Perbedaan kekebalan dan dosis yang disuntikkan menurut spesies, hewan
laboratorium kecil (tikus) dan hewan target (babi), dapat menjelaskan temuan
sumbang.
Kesimpulannya, penelitian ini menunjukkan peningkatan efek
perlindungan dari penambahan AL ke ED, ISA 206, dan ISA201. Dalam kasus ISA
201, campuran ini menghasilkan penurunan tingkat imunitas humoral. Namun, ISA
201 dan ISA201 + AL menghasilkan respons imun yang dimediasi sel dan keamanan
yang lebih baik pada tikus. Penurunan berat badan diamati untuk waktu yang
singkat setelah vaksinasi pada kelompok ED dan ED + AL pasca vaksinasi. Karena
penelitian ini menggunakan mencit, meskipun keamanan dan penurunan berat badan
dapat diharapkan berbeda pada hewan besar dan menengah yang rentan terhadap PMK
saat divaksinasi di lapangan, sebelum aplikasi ED, ISA 206 atau ISA 201 dengan
gel di hewan target di lapangan, eksperimen yang dirancang untuk menentukan
keamanannya pada hewan laboratorium kecil akan diperlukan.

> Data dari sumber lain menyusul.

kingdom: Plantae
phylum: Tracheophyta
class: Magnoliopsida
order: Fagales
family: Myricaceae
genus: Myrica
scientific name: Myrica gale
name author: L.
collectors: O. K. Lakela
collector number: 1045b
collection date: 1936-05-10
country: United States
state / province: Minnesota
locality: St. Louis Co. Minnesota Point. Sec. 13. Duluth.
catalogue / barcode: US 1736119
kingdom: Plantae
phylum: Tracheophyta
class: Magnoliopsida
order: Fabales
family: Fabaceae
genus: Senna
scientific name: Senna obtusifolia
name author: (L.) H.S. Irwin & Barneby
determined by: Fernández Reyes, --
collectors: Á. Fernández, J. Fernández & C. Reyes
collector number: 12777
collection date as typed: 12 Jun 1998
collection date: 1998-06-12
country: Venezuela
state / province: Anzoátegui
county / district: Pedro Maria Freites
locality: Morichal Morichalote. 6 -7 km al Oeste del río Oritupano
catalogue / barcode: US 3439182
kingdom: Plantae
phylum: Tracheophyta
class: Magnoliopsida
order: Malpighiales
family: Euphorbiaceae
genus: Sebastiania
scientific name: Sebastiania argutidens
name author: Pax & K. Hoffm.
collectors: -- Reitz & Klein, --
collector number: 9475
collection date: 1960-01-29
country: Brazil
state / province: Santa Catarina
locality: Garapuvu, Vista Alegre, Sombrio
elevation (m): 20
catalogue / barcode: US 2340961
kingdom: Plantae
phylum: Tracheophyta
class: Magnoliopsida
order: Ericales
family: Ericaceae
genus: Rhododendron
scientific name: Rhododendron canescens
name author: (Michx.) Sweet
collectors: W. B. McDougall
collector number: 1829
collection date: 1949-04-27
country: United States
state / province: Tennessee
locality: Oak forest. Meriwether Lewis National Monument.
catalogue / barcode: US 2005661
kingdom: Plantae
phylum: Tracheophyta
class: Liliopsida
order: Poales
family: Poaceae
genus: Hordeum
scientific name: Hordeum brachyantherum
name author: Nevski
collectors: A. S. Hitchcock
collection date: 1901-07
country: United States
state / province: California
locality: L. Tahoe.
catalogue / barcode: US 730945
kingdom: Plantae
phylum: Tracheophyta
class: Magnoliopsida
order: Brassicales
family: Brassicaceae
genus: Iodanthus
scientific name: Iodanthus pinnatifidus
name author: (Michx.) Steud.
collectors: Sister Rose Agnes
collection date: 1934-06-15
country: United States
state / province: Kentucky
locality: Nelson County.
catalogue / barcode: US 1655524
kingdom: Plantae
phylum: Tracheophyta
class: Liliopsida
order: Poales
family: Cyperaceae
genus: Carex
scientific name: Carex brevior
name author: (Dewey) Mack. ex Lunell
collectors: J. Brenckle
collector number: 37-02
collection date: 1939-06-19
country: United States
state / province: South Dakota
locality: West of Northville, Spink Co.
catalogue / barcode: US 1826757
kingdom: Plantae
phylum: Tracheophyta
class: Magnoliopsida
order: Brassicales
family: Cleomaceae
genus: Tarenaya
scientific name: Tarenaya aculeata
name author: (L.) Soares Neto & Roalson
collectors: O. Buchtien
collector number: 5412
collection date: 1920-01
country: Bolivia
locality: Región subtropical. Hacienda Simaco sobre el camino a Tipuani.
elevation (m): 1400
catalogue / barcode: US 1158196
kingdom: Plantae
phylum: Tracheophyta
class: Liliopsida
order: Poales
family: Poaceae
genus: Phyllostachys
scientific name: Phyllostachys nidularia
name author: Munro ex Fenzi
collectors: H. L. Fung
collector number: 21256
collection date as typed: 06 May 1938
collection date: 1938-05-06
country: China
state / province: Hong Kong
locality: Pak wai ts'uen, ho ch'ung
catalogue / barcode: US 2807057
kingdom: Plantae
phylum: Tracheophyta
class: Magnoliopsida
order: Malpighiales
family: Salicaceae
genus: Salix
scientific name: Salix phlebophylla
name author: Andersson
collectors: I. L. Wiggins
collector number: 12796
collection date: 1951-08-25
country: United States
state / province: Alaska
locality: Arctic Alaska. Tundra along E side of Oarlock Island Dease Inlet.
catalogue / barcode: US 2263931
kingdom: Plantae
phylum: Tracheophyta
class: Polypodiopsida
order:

Vaksin adjuvant
minyak dapat menyebabkan pembentukan lesi lokal di area yang disuntikkan. Jadi,
untuk menghindari granuloma, studi jangka panjang dengan pengurangan volume
vaksin harus dilakukan untuk mengidentifikasi apakah lesi tersebut meningkat
atau menurun ketika gel AL ditambahkan ke vaksin. Selain itu, studi
perbandingan tentang kekebalan jangka panjang pada hewan percobaan dan hewan
target mungkin diperlukan untuk pengembangan vaksin baru.